Também, um pouco antes do fim da cerimónia, houve uma espécie de homenagem feita pelo S. Jorge a Nossa Senhora da Saúde. Montado no seu cavalo branco, aquele santo guerreiro, foi levado à presença de Nossa Senhora.

Aí, frente a frente estiveram os dois santos durante algum tempo, enquanto a fanfarra da GNR executava um trecho e o povo escutava em silêncio.

                                                                                                            (Parte II)

Nota: – Na Voz de Cambra citada e segts foram publicadas fotografias das cerimónias acima descritas).

BIBLIOGRAFIA

 (1) – Vidé os nossos escritos publicados na Voz de Cambra nº 571 de 1/3/95 e sgts

(2) Vejam-se mais adiante algumas quadras e relatos  alusivos a esta convivência.

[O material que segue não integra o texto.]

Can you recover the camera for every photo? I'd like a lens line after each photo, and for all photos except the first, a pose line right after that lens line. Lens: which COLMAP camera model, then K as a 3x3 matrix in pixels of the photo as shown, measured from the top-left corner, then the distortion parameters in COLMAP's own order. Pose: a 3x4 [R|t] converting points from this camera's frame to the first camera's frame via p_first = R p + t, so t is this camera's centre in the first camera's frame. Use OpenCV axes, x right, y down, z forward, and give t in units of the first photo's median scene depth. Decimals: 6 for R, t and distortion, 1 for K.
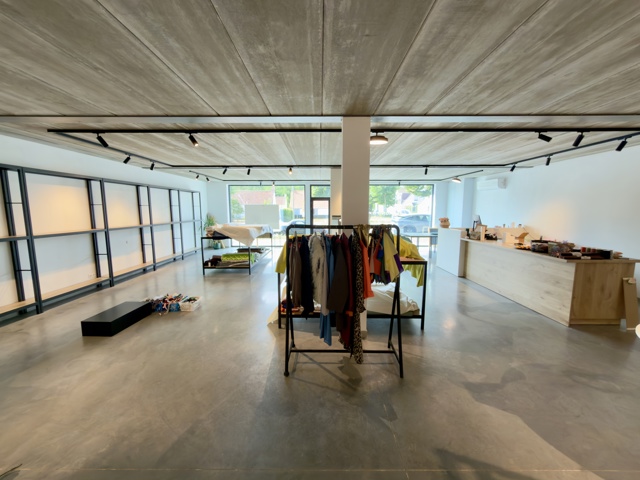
lens RADIAL K [[257.5, 0, 320.0], [0, 257.5, 240.0], [0, 0, 1]] dist [0.007360, -0.000181]
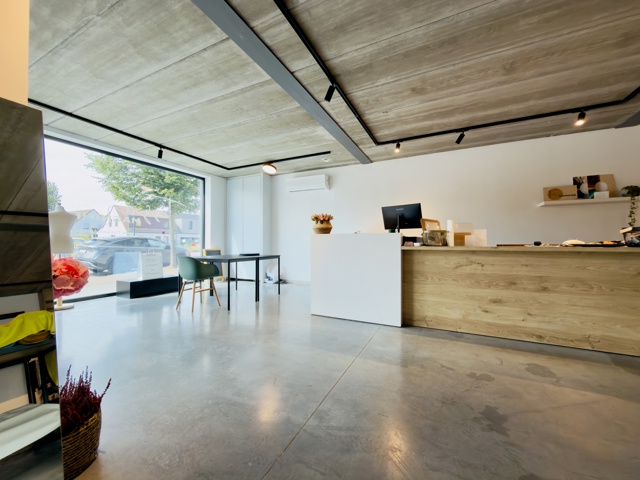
lens RADIAL K [[257.5, 0, 320.0], [0, 257.5, 240.0], [0, 0, 1]] dist [0.007360, -0.000181]
pose [[0.430464, 0.011696, 0.902532, 0.034384], [0.102689, 0.992789, -0.061843, -0.006773], [-0.896747, 0.119301, 0.426159, 1.200224]]
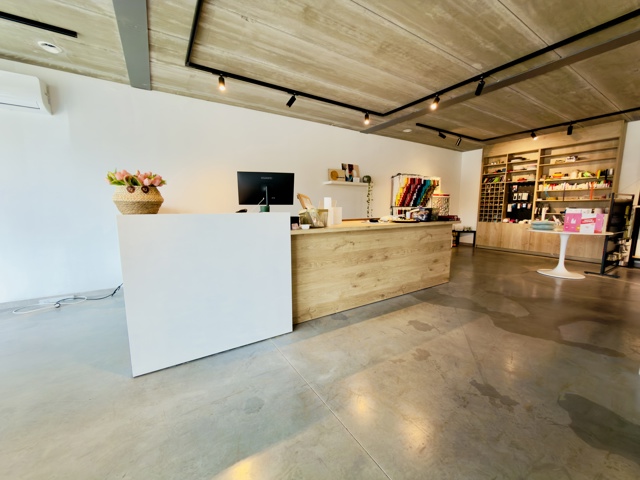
lens RADIAL K [[255.8, 0, 320.0], [0, 255.8, 240.0], [0, 0, 1]] dist [0.002430, -0.000160]
pose [[-0.547087, -0.108986, 0.829951, 0.274246], [0.098318, 0.976259, 0.193007, -0.080963], [-0.831282, 0.187191, -0.523383, 1.507246]]
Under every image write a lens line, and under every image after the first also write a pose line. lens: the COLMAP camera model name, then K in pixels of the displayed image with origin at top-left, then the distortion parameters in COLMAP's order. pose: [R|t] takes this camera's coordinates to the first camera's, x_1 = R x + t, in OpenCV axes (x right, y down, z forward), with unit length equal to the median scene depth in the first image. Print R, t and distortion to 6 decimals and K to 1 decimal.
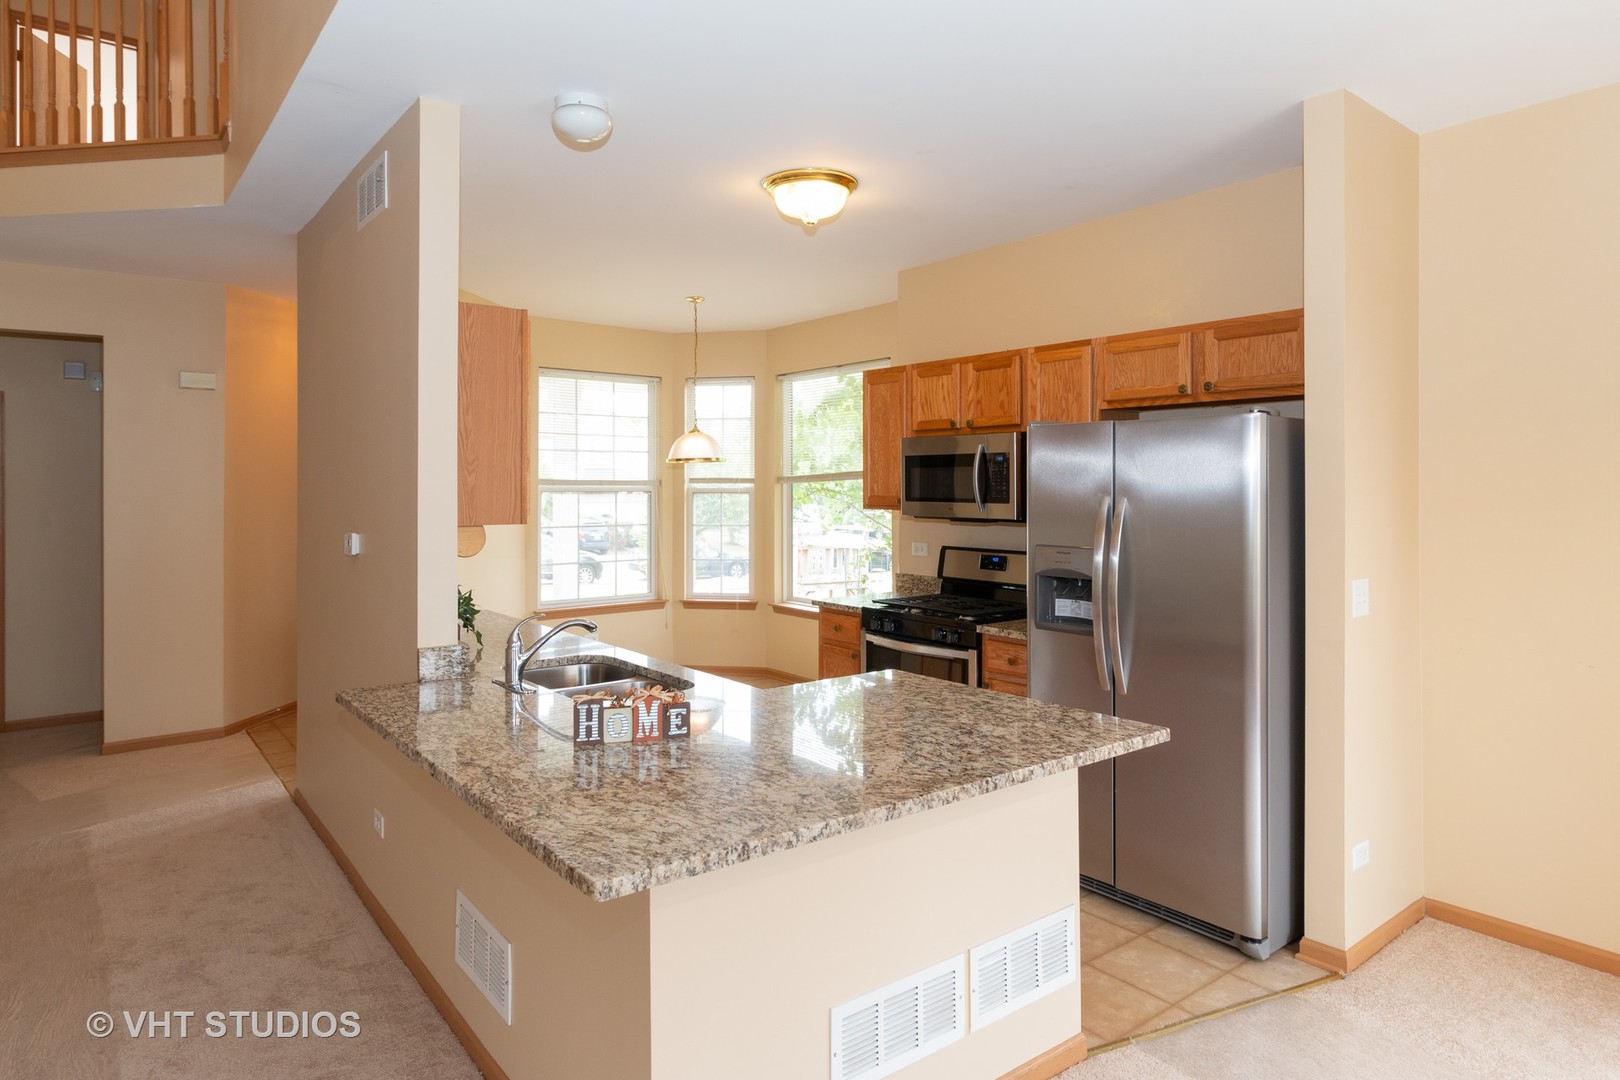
lens RADIAL K [[951.3, 0, 809.4], [0, 951.3, 487.1], [0, 0, 1]] dist [-0.001016, 0.001055]
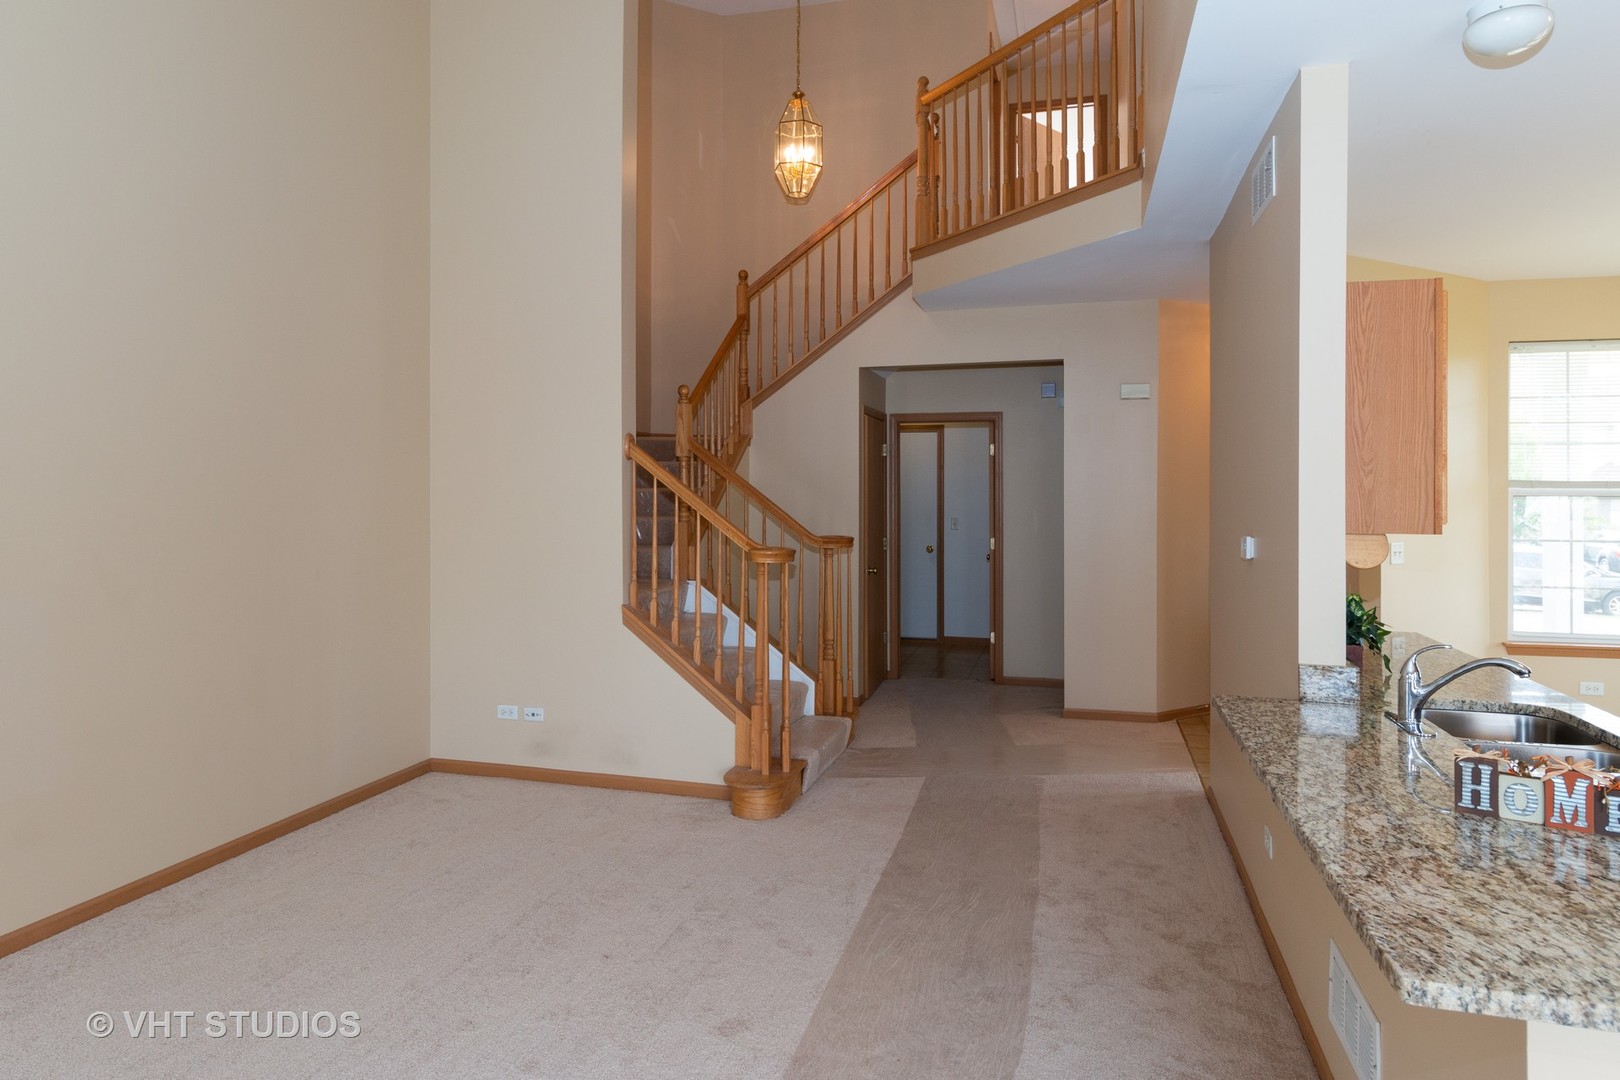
lens RADIAL K [[984.6, 0, 809.0], [0, 984.6, 483.9], [0, 0, 1]] dist [0.002083, -0.000389]
pose [[0.599469, -0.000186, -0.800398, 0.090789], [-0.003988, 0.999987, -0.003220, -0.000719], [0.800388, 0.005123, 0.599461, 0.054662]]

(3) – PIMENTEL, Alberto – HISTÓRIA DO CULTO DE NOSSA SENHORA DE PORTUGAL, obra já citada, pág. 181.

(4) – Era neste dia que o regime de então homenageava os seus cidadãos mais ilustres, nomeadamente os militares que combatiam em África. A última cerimónia deste teor, verificou-se em 1973.  Cumpríamos então serviço militar obrigatório e nessa qualidade também estivemos no local, destacados junto à Tribuna. Meses depois rumamos até terras de Angola.

(5) Todo este percurso fica na Lisboa medieval e pombalina. Hoje, a Mouraria, bairro medieval, situado abaixo do Castelo de S. Jorge, encontra-se muito degradado e perdeu a maior parte da sua população de origem europeia. A que lá vive está envelhecida, tal como as casas. Está a ser substituída por habitantes de origem asiática, sobretudo indianos. Dedicam-se a vários tipos de comércio, nomeadamente a quinquilharia.

(6) – Apesar de Lisboa ter o seu feriado municipal a 13 de Junho – dia de Santo António – não homenageia nessa data o seu santo padroeiro, que é o S. Vicente.